Tazyik hapsinde amaç yükümlülüğün yerine getirtilmesini sağlamaktır. Borçlu, ödeyebileceği bir borç için taahhütte bulunmalıdır. Borçlu tarafından borcun makbul sebep nedeniyle yerine getirilemediği ileri sürülmediğine göre, mahkemeden re’sen bu konunun araştırılması da beklenmemelidir. Ayrıca, 05.03.2008 tarihli tutanakta borçlunun “…kestanelerimden elde edeceğim kazanacağım para ile ödeyeceğim” şeklindeki beyanı şarta bağlı ödeme koşulunu içermeyip, kazancının kaynağını göstermeye yönelik bir beyan olarak kabul edilmelidir. Hal böyle olunca, itirazın reddi yerine, yazılı şekilde karar verilmesi isabetsizdir.
Bozma kararının niteliği gereği tebliğnamedeki diğer bozma nedenini tartışmakta hukuki yarar görülmemiştir.

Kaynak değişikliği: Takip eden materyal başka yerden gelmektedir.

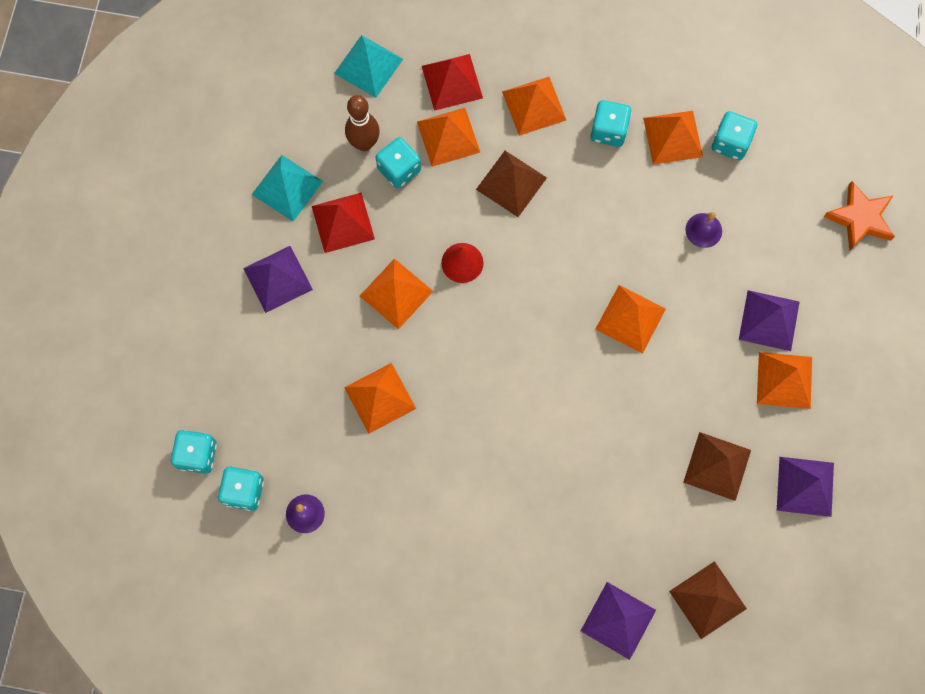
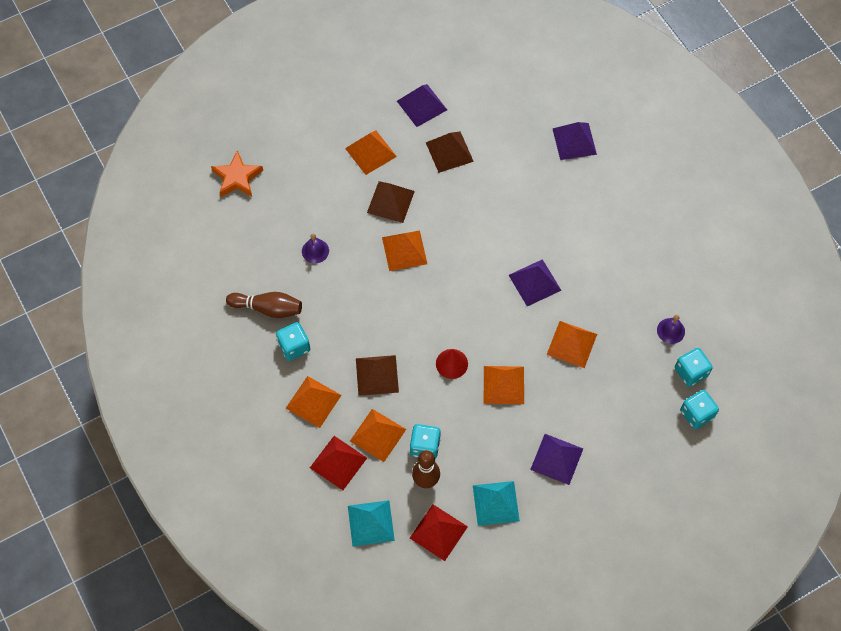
camera: 130 degrees left, 10 degrees down
red pyramid [312,193,375,253] -> red pyramid moved to [410,504,468,561]
orange pyramid [643,111,703,165] -> brown bowling pin [226,292,302,318]
brown pyramid [669,561,747,639] -> brown pyramid moved to [367,181,415,223]
turquoise dice [712,111,757,160] -> none
purple pyramid [739,290,800,351] -> purple pyramid moved to [509,259,562,307]

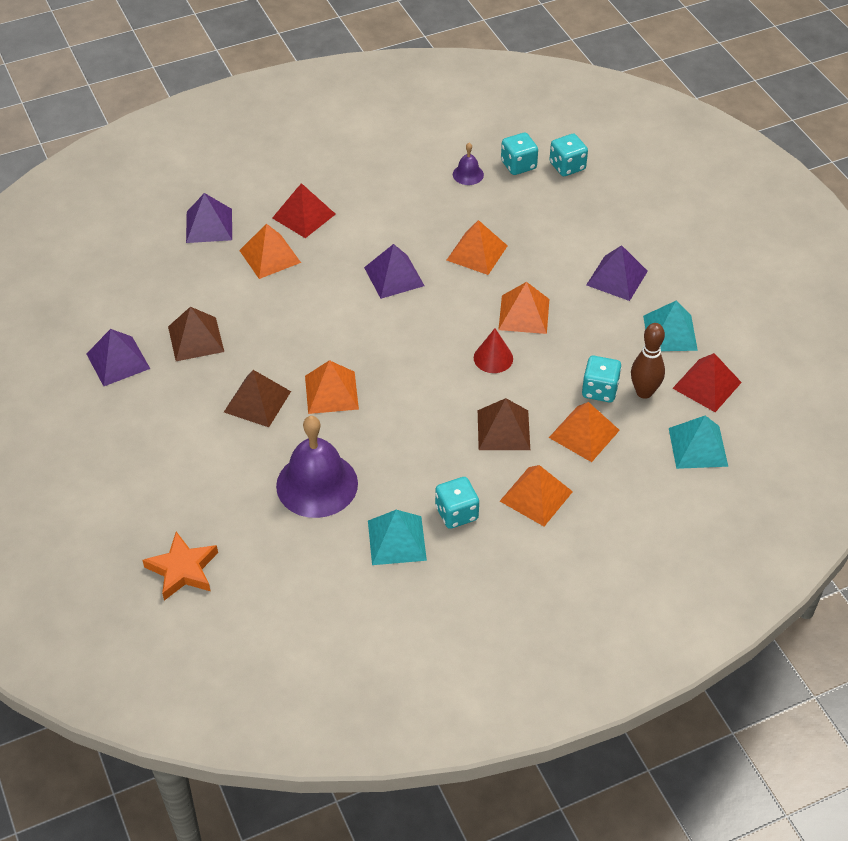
camera: 85 degrees left, 15 degrees down
brown bowling pin [226,292,302,318] -> turquoise pyramid [368,510,427,565]
purple bell [302,234,329,263] -> purple bell [276,416,358,518], size x2.19
red pyramid [310,436,367,490] -> red pyramid moved to [272,183,336,238]
orange pyramid [345,131,397,175] -> orange pyramid moved to [239,224,301,279]

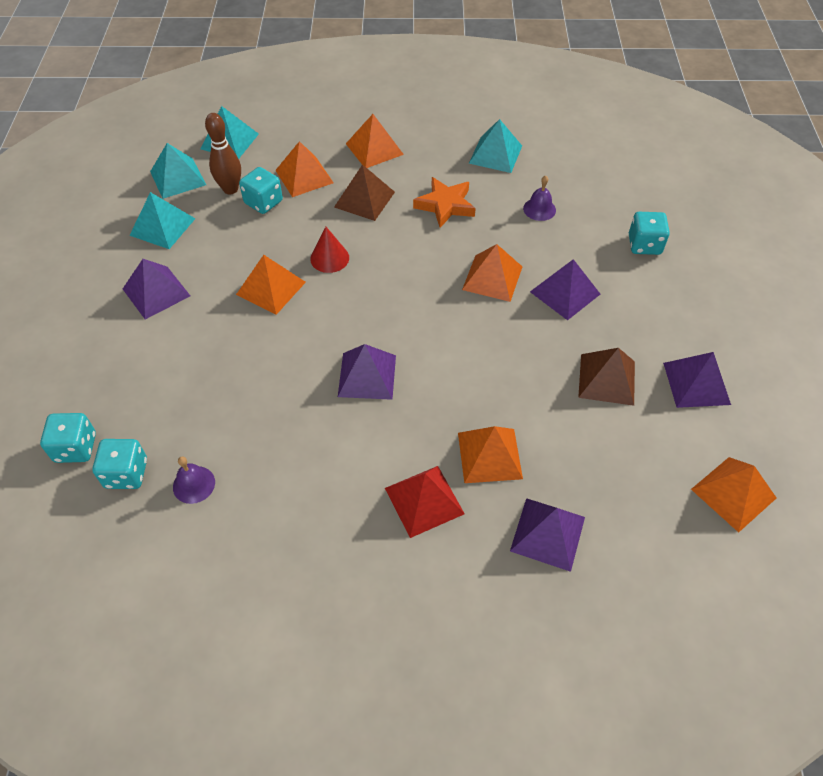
camera: 155 degrees left, 5 degrees up
orange star [142,532,218,601] -> orange star moved to [413,177,476,228]
brown pyramid [224,370,291,427] -> purple pyramid [530,259,600,320]
purple bell [276,416,358,518] -> purple bell [523,175,556,221], size x0.46
turquoise dice [435,477,479,529] -> turquoise dice moved to [629,212,670,255]
orange pyramid [447,220,508,275] -> orange pyramid moved to [691,457,776,532]
red pyramid [673,353,742,412] -> turquoise pyramid [150,143,206,199]

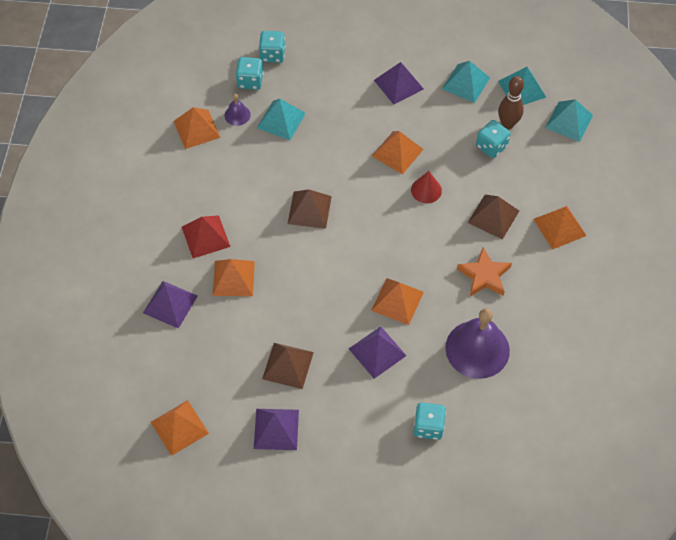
camera: 95 degrees right, 5 degrees up
orange pyramid [275,141,334,197] -> orange pyramid moved to [173,107,221,149]
purple pyramid [338,344,396,400] -> brown pyramid [288,189,332,229]
turquoise pyramid [469,119,522,173] -> turquoise pyramid moved to [257,99,306,140]
purple bell [523,175,556,221] -> purple bell [445,308,510,379], size x2.19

Açıklanan nedenlerle Yargıtay C.Başsavcılığının kanun yararına bozma istemine atfen düzenlediği tebliğname yerinde görülmekle Ödemiş Ağır Ceza Mahkemesinin 17.6.2009 tarih ve 2009/481 değişik iş sayılı kararının 5271 sayılı CMK’nun 309/4-c maddesi uyarınca BOZULMASINA, “yargılamanın yenilenmesi yasağı” nedeniyle bozma kararı doğrultusunda yeniden karar verilmesinin gerekmediğine, 01.03.2010 gününde karar verildi.